How to Get a Start Off a Lilac Bush

Lilac shrubs (Syringa species) are beloved for their dense, fragrant clusters of flowers that signal the arrival of spring. Propagating lilacs offers a cost-effective way to expand a collection or preserve a favorite variety from an established bush. While lilacs can be started from seeds, the resulting plants may not be true to the parent and take many years to bloom. Therefore, vegetative propagation methods like dividing suckers or rooting stem cuttings are the far more reliable approach. Successfully starting a new lilac requires understanding the specific techniques and timing best suited for each method.

The Easiest Method: Dividing Suckers

Dividing the natural offsets, or suckers, that grow from the parent plant’s root system is the easiest method for obtaining a new lilac start. Suckers are genetically identical clones and represent the plant’s natural tendency to spread, making this method highly successful. This process is best performed during the plant’s dormant season, ideally in early spring before new growth begins or in late fall after the leaves have dropped.

To begin, select a healthy, young shoot that has emerged away from the main trunk and has its own small leaves. Use a sharp spade or trowel to dig around the chosen sucker, working outward from the stem to uncover the root connection to the parent plant. The goal is to trace the sucker back to the main root connecting it to the original bush.

Once the connection is clearly visible, use a sharp pruner or spade to cleanly sever the root connecting the sucker to the mother plant. Ensure the severed sucker has a sufficient mass of its own fine, fibrous roots attached, as these are necessary for water and nutrient uptake. If the sucker lacks its own roots, it may not survive the transplant, so choose shoots that are well-established a short distance from the main crown.

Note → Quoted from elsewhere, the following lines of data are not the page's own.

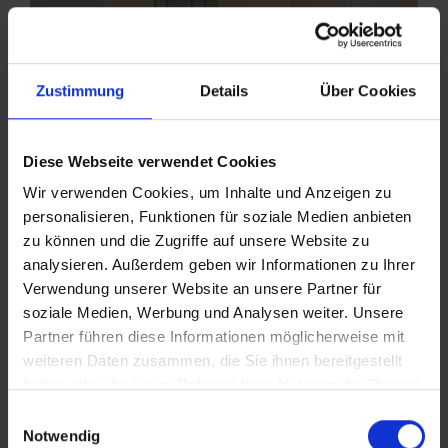
Zustimmung
Details
Über Cookies
Diese Webseite verwendet Cookies
Wir verwenden Cookies, um Inhalte und Anzeigen zu
personalisieren, Funktionen für soziale Medien anbieten
zu können und die Zugriffe auf unsere Website zu
analysieren. Außerdem geben wir Informationen zu Ihrer
Verwendung unserer Website an unsere Partner für
soziale Medien, Werbung und Analysen weiter. Unsere
Partner führen diese Informationen möglicherweise mit
weiteren Daten zusammen, die Sie ihnen bereitgestellt
haben oder die sie im Rahmen Ihrer Nutzung der Dienste
gesammelt haben.
Einwilligungsauswahl
Notwendig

Propagating New Plants from Stem Cuttings

Rooting stem cuttings provides an alternative propagation route when a lilac variety is grafted or does not produce viable suckers. The timing of collection determines whether the material is softwood or hardwood. Softwood cuttings, taken in late spring or early summer after the shrub has finished blooming, generally have the highest success rate.

A successful softwood cutting should be 4 to 6 inches long, taken from a stem that is pliable but snaps when bent sharply. Prepare the cutting by removing all lower leaves, leaving only one or two pairs at the tip. Lightly scrape a thin strip of bark from the bottom inch of the stem to expose the cambium layer, then dip the prepared end into a rooting hormone.

The cuttings need a sterile, well-draining rooting medium, such as peat moss and perlite or vermiculite, and a high-humidity environment to prevent desiccation. Plant the cuttings deep enough so at least one or two leaf nodes are buried, as roots primarily form from these points. Place the container in bright, indirect light and maintain consistent moisture until new root growth has established, which can take several weeks.

Successfully Transplanting Your New Lilac Start

Once the separated sucker or rooted cutting has developed a root system, it is ready for permanent establishment in the garden. Lilacs require a location that receives a minimum of six hours of direct sunlight each day. While they tolerate a range of soils, they perform best in well-draining conditions and prefer a neutral to slightly alkaline soil pH.

The planting hole should be prepared to be twice as wide as the root ball but only as deep as the root ball itself. Ensure the root flare—the point where the roots meet the stem—remains visible at or just above the soil surface. Planting too deep can suffocate the roots and lead to decline.

After setting the new plant, backfill the hole with the existing soil, gently tamping it down, and water thoroughly to settle the soil. Keep the soil evenly moist but never saturated during the first growing season. Applying organic mulch helps retain moisture, but keep it a few inches away from the stem to prevent rot.